Text section:
◇ ◇ ◇ ◇

Why my phone no camera?

It is getting very annoying not having a camera.

I didn’t get to photograph the cutest pair of two-day-old kittens when the director brought them to the set of a short film I was acting in.

Can you believe not a single person in the entire crew and cast had a camera? Totally insane. I would think everyone these days would at least have a mobile phone that has a camera feature.

Here I have been thinking I’m the only caveman still carrying a prehistoric Nokia 6100.

So far, two people have laughed my phone in its face for being so ancient. Like, it’s not its fault, ok? I just never had any compelling reason to get rid of it since it’s still working very finely.

But I must say it’s getting more and more embarrassing to be around when it rings because the ring tone capability is so last millennium.

Thankfully, my phone is on silent mode most of the time because my job requires me to not have it ring when I’m working.

Can you imagine at a film set…

Director: Alright, everyone clear? Roll camera!

Cameraman: Camera rolling.

Director: And….. action!

Actor: (Stares lovingly into my eyes) Please forgive me. I love you. It was a…

Nokia 6100: Ti ta di loooo! Da da da ti ta di laaaaA! Dee dee dee doo la dee dee doo la dee dee ti ta di loooo! (Repeat x 2)

Director: What the hell.



Sound guy: Hahaha! The ring tone is so last millennium!

That would be reason for me to disappear into a hole in the ground and grounds for me to disown my phone right away.

So, anyway, I am sad that I don’t have a picture of the kittens. They were so young their eyes weren’t open yet. AND SO ADORABLE! I didn’t even recognise them as kittens at first. They were just balls of fur.

◇ ◇ ◇ ◇

Entries provided:

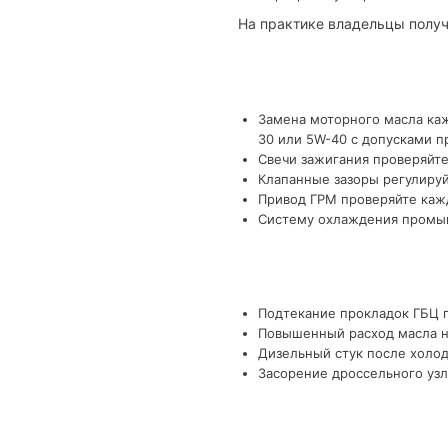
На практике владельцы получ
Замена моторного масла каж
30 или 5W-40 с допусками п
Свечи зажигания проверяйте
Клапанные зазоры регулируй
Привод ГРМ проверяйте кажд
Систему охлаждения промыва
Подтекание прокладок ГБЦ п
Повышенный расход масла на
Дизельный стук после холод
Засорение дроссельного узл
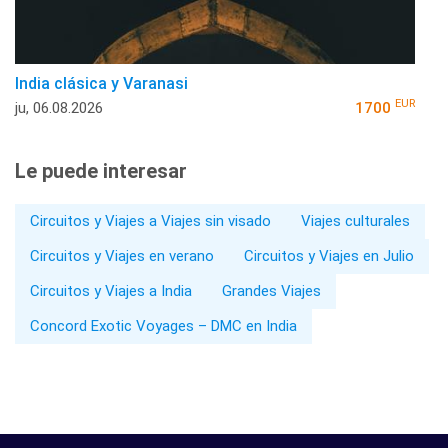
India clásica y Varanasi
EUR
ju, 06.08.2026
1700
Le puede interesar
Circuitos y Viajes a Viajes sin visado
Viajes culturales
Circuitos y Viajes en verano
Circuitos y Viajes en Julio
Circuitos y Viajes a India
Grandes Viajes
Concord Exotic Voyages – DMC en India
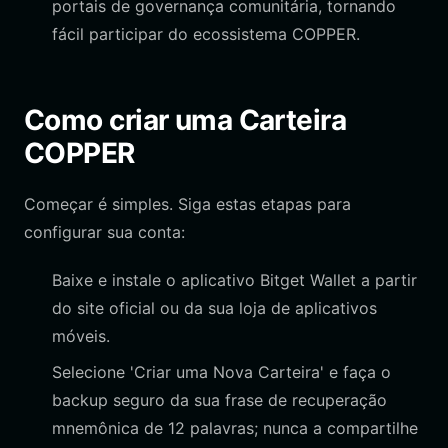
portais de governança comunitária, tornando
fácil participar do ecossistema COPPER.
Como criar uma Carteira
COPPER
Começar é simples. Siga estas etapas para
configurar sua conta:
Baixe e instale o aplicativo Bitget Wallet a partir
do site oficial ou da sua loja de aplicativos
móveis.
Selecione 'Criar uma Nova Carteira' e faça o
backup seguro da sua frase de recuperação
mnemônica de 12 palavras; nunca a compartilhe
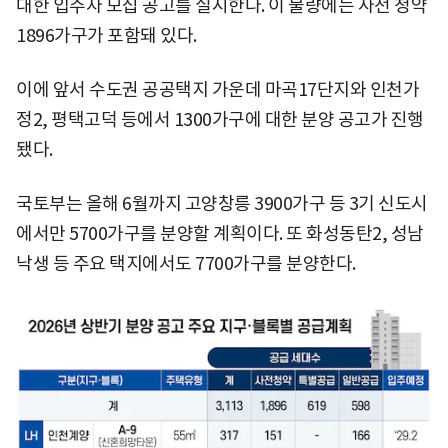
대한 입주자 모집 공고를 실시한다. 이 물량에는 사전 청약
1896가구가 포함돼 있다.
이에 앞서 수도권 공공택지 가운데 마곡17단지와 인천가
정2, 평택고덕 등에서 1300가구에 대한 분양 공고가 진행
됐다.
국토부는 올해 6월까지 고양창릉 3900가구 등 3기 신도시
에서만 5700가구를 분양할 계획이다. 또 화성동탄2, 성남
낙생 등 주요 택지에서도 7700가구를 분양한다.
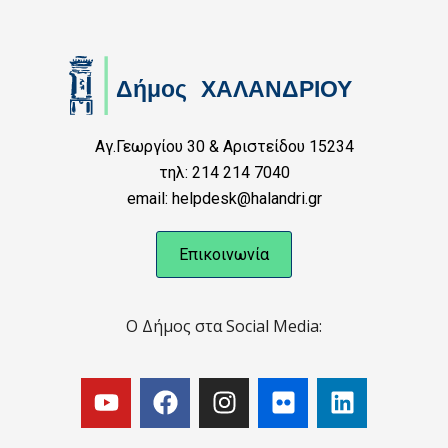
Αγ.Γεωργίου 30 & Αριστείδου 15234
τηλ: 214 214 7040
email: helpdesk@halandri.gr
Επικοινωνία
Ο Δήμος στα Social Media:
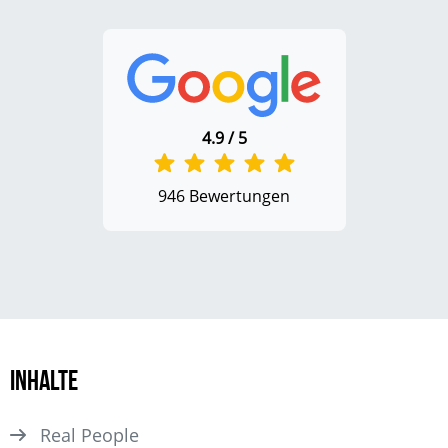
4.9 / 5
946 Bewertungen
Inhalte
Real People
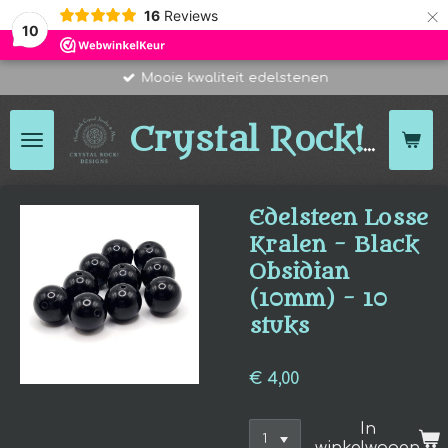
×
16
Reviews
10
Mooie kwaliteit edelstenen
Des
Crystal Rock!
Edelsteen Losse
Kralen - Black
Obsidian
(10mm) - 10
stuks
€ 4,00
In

◇ ◇ ◇ ◇

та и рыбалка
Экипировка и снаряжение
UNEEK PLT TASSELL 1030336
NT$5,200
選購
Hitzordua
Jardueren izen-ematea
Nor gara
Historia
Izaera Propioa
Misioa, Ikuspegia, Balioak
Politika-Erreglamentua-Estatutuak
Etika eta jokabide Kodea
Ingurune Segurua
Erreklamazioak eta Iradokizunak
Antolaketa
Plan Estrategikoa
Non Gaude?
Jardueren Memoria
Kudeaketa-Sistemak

◇ ◇ ◇ ◇

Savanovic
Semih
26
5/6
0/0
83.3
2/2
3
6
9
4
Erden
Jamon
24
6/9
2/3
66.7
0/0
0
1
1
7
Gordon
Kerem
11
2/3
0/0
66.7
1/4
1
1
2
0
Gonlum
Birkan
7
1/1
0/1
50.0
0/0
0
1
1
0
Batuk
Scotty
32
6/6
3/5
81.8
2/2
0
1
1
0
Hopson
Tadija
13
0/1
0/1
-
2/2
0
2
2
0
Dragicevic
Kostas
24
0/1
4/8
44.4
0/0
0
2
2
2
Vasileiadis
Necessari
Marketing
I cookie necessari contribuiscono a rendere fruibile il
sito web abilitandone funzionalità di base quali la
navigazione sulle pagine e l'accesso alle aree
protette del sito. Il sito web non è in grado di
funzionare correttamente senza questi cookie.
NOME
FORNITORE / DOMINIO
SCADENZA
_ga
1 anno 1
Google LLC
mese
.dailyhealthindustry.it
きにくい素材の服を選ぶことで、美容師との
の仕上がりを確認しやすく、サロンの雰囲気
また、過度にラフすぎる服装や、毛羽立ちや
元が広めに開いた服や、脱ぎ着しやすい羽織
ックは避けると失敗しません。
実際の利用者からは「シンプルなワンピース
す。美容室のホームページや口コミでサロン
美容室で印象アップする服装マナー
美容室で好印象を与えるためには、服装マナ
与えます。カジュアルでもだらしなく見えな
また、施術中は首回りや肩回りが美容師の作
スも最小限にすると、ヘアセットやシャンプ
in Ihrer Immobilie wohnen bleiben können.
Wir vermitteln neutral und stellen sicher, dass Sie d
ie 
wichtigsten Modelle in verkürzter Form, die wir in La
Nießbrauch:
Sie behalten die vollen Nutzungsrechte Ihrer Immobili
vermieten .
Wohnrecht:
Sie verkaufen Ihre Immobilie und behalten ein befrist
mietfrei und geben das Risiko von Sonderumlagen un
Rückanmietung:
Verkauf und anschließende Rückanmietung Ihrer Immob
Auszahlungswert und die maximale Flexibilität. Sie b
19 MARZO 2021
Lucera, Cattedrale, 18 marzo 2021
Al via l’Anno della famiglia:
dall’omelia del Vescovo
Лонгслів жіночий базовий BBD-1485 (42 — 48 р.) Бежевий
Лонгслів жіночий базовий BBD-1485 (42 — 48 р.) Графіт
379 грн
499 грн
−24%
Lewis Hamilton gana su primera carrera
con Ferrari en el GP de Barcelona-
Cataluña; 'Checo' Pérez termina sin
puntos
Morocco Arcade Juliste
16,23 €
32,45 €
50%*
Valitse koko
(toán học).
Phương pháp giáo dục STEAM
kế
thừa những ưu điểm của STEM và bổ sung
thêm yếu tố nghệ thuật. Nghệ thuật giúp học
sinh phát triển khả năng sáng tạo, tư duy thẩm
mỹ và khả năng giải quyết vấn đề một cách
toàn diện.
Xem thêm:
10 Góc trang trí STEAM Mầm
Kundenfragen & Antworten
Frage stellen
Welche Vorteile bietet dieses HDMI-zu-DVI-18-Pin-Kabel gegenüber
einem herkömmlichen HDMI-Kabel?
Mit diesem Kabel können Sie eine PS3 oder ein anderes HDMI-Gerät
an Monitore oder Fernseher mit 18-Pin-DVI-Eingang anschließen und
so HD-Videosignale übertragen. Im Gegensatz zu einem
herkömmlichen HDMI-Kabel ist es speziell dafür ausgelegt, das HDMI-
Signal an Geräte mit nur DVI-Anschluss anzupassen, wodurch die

◇ ◇ ◇ ◇

Work to be completed:
In the post about the phone with no camera:
(a) What phone model does the writer carry?
(b) How many people have laughed at the phone so far?
(c) Why is the phone on silent mode most of the time?

Exercise response:
(a) A Nokia 6100.
(b) Two people.
(c) The writer's job requires that the phone not ring during work.